Last summer, it was rookie head coach Earl Watson and veteran Eric Bledsoe who led the charge for team get-togethers and workouts throughout the summer.
The team-building efforts, which included collecting in various players’ cities, beach yoga, pickup ball, weight-lifting, and more, served to keep the core of returning players together and on each other’s sides throughout the long, difficult season in which they lost 58 of 82 games.
This summer, young Devin Booker, still just 20 years old, plans to take more of a leadership role in getting guys to work together all summer rather than going their separate ways. Watson and Bledsoe are still around and still the teams overall leaders, but Booker wants to take a role as well.
And Booker means on a daily basis.
“We have a lot of gym rats, but we have to take our craft seriously this summer,” Booker said after the season ended.
“It needs to be more as a unit, all of us young guys get in the gym together. Not individual times. Being here together. I think that builds a chemistry that shows on the floor.”
Players all want to go their separate ways for various reasons. Some just need to decompress. Some to spend time with their families. Others to simply enjoy what the world has to offer.

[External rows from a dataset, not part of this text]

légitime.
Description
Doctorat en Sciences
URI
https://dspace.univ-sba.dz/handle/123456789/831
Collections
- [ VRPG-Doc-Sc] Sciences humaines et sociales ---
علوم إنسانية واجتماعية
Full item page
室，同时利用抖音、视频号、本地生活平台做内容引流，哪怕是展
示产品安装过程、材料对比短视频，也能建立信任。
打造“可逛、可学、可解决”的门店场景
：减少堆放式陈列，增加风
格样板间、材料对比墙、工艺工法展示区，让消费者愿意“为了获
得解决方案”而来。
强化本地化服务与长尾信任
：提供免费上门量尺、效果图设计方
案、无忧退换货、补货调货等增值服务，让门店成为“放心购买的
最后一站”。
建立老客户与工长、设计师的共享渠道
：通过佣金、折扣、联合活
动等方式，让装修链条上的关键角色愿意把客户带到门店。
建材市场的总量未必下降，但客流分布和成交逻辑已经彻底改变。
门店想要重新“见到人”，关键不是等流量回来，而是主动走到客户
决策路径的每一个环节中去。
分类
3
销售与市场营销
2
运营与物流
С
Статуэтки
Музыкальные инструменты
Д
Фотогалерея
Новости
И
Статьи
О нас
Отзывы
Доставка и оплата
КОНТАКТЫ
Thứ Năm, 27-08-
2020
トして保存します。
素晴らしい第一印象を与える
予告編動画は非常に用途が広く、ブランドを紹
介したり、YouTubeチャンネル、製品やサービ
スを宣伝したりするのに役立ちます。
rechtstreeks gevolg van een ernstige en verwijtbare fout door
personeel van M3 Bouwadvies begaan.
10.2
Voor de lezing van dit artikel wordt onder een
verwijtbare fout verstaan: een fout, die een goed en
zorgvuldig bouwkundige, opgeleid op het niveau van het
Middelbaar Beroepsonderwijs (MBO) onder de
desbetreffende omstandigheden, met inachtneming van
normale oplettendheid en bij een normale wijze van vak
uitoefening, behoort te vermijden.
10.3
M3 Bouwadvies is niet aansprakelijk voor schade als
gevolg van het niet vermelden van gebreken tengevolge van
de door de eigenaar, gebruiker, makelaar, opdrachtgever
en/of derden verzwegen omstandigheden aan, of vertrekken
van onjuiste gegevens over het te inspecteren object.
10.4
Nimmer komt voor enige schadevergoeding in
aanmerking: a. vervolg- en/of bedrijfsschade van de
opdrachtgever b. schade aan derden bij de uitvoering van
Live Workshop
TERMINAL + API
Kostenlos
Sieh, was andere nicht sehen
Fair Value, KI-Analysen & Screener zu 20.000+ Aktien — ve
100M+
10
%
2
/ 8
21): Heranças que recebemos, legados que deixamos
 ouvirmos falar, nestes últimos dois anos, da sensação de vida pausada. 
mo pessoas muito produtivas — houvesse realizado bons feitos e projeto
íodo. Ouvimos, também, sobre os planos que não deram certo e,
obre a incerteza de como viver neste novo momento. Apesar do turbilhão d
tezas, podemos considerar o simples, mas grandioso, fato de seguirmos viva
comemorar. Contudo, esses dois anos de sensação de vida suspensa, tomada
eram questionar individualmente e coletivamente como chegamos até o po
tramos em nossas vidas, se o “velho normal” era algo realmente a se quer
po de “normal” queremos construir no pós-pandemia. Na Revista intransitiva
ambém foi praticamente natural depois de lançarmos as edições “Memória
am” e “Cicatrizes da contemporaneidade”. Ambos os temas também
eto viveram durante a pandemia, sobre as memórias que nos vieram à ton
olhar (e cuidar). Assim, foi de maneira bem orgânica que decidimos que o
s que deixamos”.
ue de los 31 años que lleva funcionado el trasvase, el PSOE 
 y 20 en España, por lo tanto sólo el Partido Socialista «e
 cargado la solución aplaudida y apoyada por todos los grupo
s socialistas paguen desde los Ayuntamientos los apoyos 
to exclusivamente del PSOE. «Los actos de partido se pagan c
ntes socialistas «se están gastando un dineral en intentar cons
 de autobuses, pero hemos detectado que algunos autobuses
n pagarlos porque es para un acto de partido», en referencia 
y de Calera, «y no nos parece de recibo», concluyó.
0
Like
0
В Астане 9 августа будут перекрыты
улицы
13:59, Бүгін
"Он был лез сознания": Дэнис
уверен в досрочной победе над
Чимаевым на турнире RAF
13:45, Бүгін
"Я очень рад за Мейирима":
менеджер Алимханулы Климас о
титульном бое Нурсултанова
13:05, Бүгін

They all have workout regimens, and all take their craft seriously - especially the veterans.
Booker is talking about his young guys - the one who have no idea how to be a professional during the offseason, including rookies Marquese Chriss, Tyler Ulis and Derrick Jones Jr.
Fellow rookie Dragan Bender has been a pro for years. He is already a veteran in that area of committing to his craft, but as of now Bender is STILL the youngest player in the NBA and this is his first full summer under NBA contract.
“It depends on us young guys,” he said. “We can’t keep making the same mistakes. We got a lot of experience. Next year, we will be ready.”
Booker knows he’s the leader of the young guys, and that he is being positioned as the face of the franchise.
“Being the face of a franchise brings a lot of responsibility,” he said when asked about the pressure. “But I think I’m built for it. I’m on the right path, but I have a lot lot lot more to go.”
Booker was asked about his 70-point game (more than any player in 11 years), his two game-winning shots (more than any player in the league this season) and his natural scoring abilities. His resume is already stacked before being old enough to buy adult beverages. But he brushed that aside after making the obligatory “I never set a limit on my game” response.
“It’s good individual accomplishments,” he said. “But I’m here to be a winner. To turn around the franchise and turn us back into where it used to be and that’s winning a lot of games.”
How does he plan to do that?
“Coming in with a defensive mindset,” he said. “1. Leadership, 2. I need to be more vocal. Be the leader of the young group.”
Booker knows the fans are itching to see more wins. So is he.
“We are all edgy. We are all competitive,” he said. “Same thing with the fans here. We owe it to them to turn it around.
“We have some pressure on us, but it’s a good pressure. We need to get back to that fiery, competitive, want to win every game attitude.”